EXERCISE BRIEF | Every entry below must be transcribed word for word, and the images must be left out.

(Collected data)
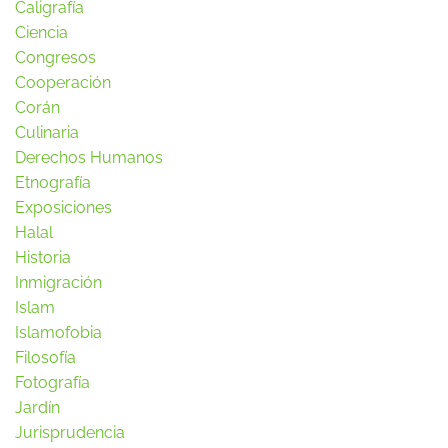
Caligrafía
Ciencia
Congresos
Cooperación
Corán
Culinaria
Derechos Humanos
Etnografía
Exposiciones
Halal
Historia
Inmigración
Islam
Islamofobia
Filosofía
Fotografía
Jardín
Jurisprudencia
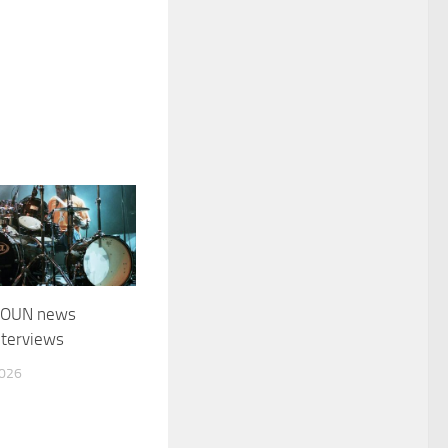
HOUN news
nterviews
2026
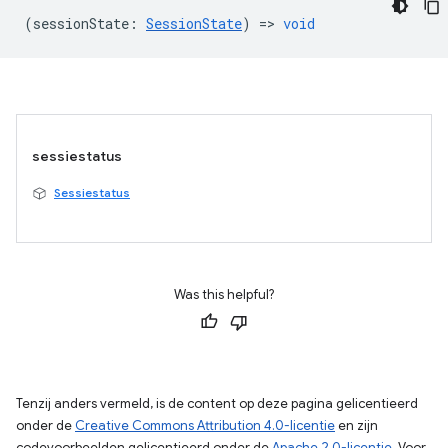
(
sessionState
:
SessionState
) =>
void
sessiestatus
Sessiestatus
Was this helpful?
Tenzij anders vermeld, is de content op deze pagina gelicentieerd
onder de
Creative Commons Attribution 4.0-licentie
en zijn
codevoorbeelden gelicentieerd onder de
Apache 2.0-licentie
. Voor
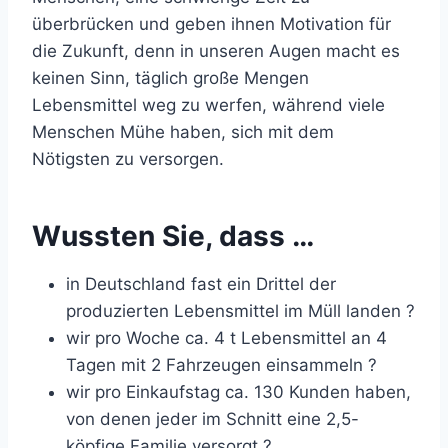
überbrücken und geben ihnen Motivation für
die Zukunft, denn in unseren Augen macht es
keinen Sinn, täglich große Mengen
Lebensmittel weg zu werfen, während viele
Menschen Mühe haben, sich mit dem
Nötigsten zu versorgen.
Wussten Sie, dass …
in Deutschland fast ein Drittel der
produzierten Lebensmittel im Müll landen ?
wir pro Woche ca. 4 t Lebensmittel an 4
Tagen mit 2 Fahrzeugen einsammeln ?
wir pro Einkaufstag ca. 130 Kunden haben,
von denen jeder im Schnitt eine 2,5-
köpfige Familie versorgt ?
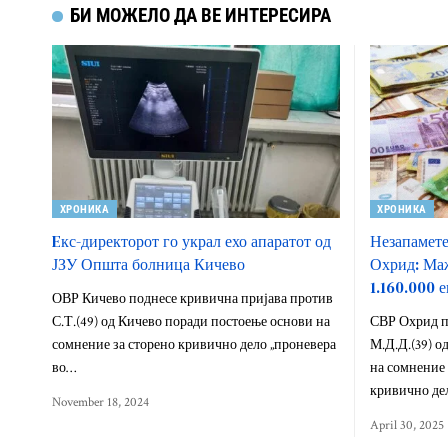
БИ МОЖЕЛО ДА ВЕ ИНТЕРЕСИРА
ХРОНИКА
ХРОНИКА
Eкс-директорот го украл ехо апаратот од
Незапамете
ЈЗУ Општа болница Кичево
Охрид: Маж
1.160.000 е
ОВР Кичево поднесе кривична пријава против
С.Т.(49) од Кичево поради постоење основи на
СВР Охрид п
сомнение за сторено кривично дело „проневера
М.Д.Д.(39) о
во…
на сомнение
кривично де
November 18, 2024
April 30, 2025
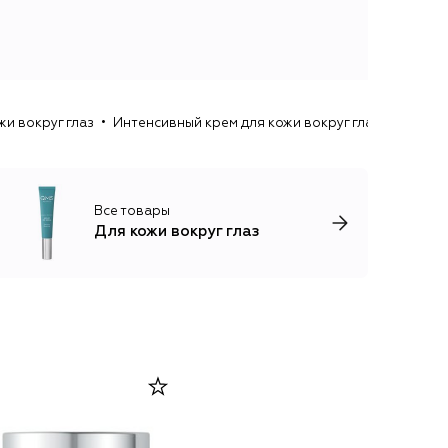
жи вокруг глаз
Интенсивный крем для кожи вокруг глаз (15ml) ReV
Все товары
Для кожи вокруг глаз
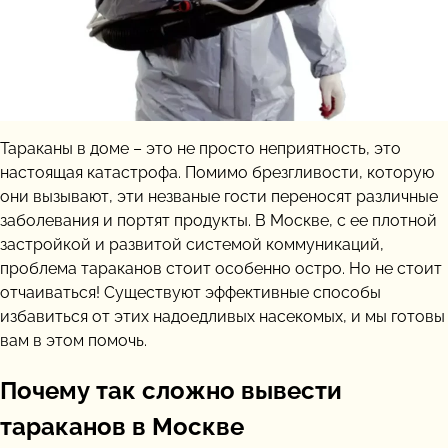
Тараканы в доме – это не просто неприятность, это
настоящая катастрофа. Помимо брезгливости, которую
они вызывают, эти незваные гости переносят различные
заболевания и портят продукты. В Москве, с ее плотной
застройкой и развитой системой коммуникаций,
проблема тараканов стоит особенно остро. Но не стоит
отчаиваться! Существуют эффективные способы
избавиться от этих надоедливых насекомых, и мы готовы
вам в этом помочь.
Почему так сложно вывести
тараканов в Москве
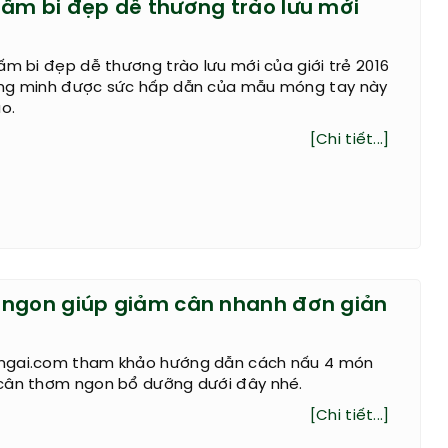
ấm bi đẹp dễ thương trào lưu mới
ấm bi đẹp dễ thương trào lưu mới của giới trẻ 2016
ng minh được sức hấp dẫn của mẫu móng tay này
o.
[Chi tiết...]
ngon giúp giảm cân nhanh đơn giản
ngai.com tham khảo hướng dẫn cách nấu 4 món
cân thơm ngon bổ dưỡng dưới đây nhé.
[Chi tiết...]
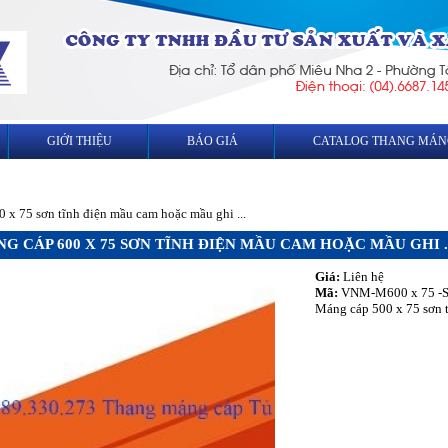
GIỚI THIỆU
BÁO GIÁ
CATALOG THANG MÁN
 x 75 sơn tĩnh điện mầu cam hoặc mầu ghi ...
G CÁP 600 X 75 SƠN TĨNH ĐIỆN MẦU CAM HOẶC MẦU GHI ..
Giá:
Liên hệ
Mã:
VNM-M600 x 75 -S
Máng cáp 500 x 75 sơn 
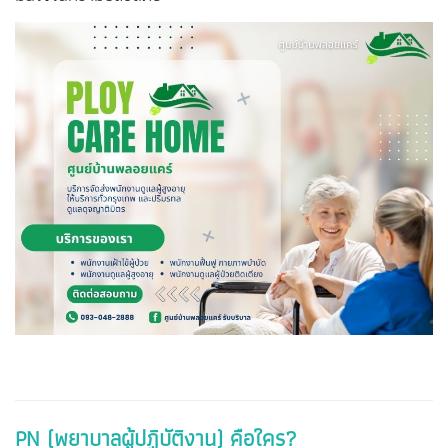
PN (พยาบาลผู้ปฏิบัติงาน) คือใคร?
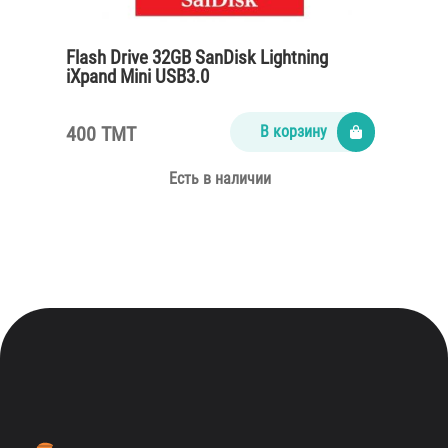
Flash Drive 32GB SanDisk Lightning
iXpand Mini USB3.0
400 TMT
В корзину
Есть в наличии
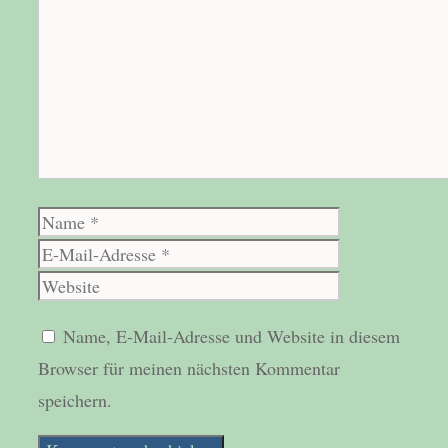
Name
E-
Mail-
Website
Adresse
Name, E-Mail-Adresse und Website in diesem
Browser für meinen nächsten Kommentar
speichern.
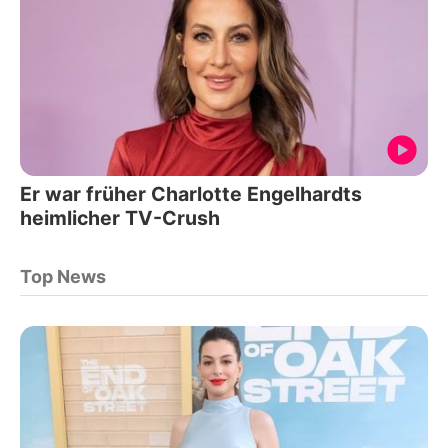
Er war früher Charlotte Engelhardts
heimlicher TV-Crush
Top News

YOUR SOLUTION |
Caligrafía
Ciencia
Congresos
Cooperación
Corán
Culinaria
Derechos Humanos
Etnografía
Exposiciones
Halal
Historia
Inmigración
Islam
Islamofobia
Filosofía
Fotografía
Jardín
Jurisprudencia
HOUN news
nterviews
2026
(
sessionState
:
SessionState
) =>
void
sessiestatus
Sessiestatus
Was this helpful?
Tenzij anders vermeld, is de content op deze pagina gelicentieerd
onder de
Creative Commons Attribution 4.0-licentie
en zijn
codevoorbeelden gelicentieerd onder de
Apache 2.0-licentie
. Voor
überbrücken und geben ihnen Motivation für
die Zukunft, denn in unseren Augen macht es
keinen Sinn, täglich große Mengen
Lebensmittel weg zu werfen, während viele
Menschen Mühe haben, sich mit dem
Nötigsten zu versorgen.
Wussten Sie, dass …
in Deutschland fast ein Drittel der
produzierten Lebensmittel im Müll landen ?
wir pro Woche ca. 4 t Lebensmittel an 4
Tagen mit 2 Fahrzeugen einsammeln ?
wir pro Einkaufstag ca. 130 Kunden haben,
von denen jeder im Schnitt eine 2,5-
köpfige Familie versorgt ?
БИ МОЖЕЛО ДА ВЕ ИНТЕРЕСИРА
ХРОНИКА
ХРОНИКА
Eкс-директорот го украл ехо апаратот од
Незапамете
ЈЗУ Општа болница Кичево
Охрид: Маж
1.160.000 е
ОВР Кичево поднесе кривична пријава против
С.Т.(49) од Кичево поради постоење основи на
СВР Охрид п
сомнение за сторено кривично дело „проневера
М.Д.Д.(39) о
во…
на сомнение
кривично де
November 18, 2024
April 30, 2025
жи вокруг глаз
Интенсивный крем для кожи вокруг глаз (15ml) ReV
Все товары
Для кожи вокруг глаз
Тараканы в доме – это не просто неприятность, это
настоящая катастрофа. Помимо брезгливости, которую
они вызывают, эти незваные гости переносят различные
заболевания и портят продукты. В Москве, с ее плотной
застройкой и развитой системой коммуникаций,
проблема тараканов стоит особенно остро. Но не стоит
отчаиваться! Существуют эффективные способы
избавиться от этих надоедливых насекомых, и мы готовы
вам в этом помочь.
Почему так сложно вывести
тараканов в Москве
ấm bi đẹp dễ thương trào lưu mới
ấm bi đẹp dễ thương trào lưu mới của giới trẻ 2016
ng minh được sức hấp dẫn của mẫu móng tay này
o.
[Chi tiết...]
ngon giúp giảm cân nhanh đơn giản
ngai.com tham khảo hướng dẫn cách nấu 4 món
cân thơm ngon bổ dưỡng dưới đây nhé.
[Chi tiết...]
GIỚI THIỆU
BÁO GIÁ
CATALOG THANG MÁN
 x 75 sơn tĩnh điện mầu cam hoặc mầu ghi ...
G CÁP 600 X 75 SƠN TĨNH ĐIỆN MẦU CAM HOẶC MẦU GHI ..
Giá:
Liên hệ
Mã:
VNM-M600 x 75 -S
Máng cáp 500 x 75 sơn 
PN (พยาบาลผู้ปฏิบัติงาน) คือใคร?
Flash Drive 32GB SanDisk Lightning
iXpand Mini USB3.0
400 TMT
В корзину
Есть в наличии
Name
E-
Mail-
Website
Adresse
Name, E-Mail-Adresse und Website in diesem
Browser für meinen nächsten Kommentar
speichern.
Er war früher Charlotte Engelhardts
heimlicher TV-Crush
Top News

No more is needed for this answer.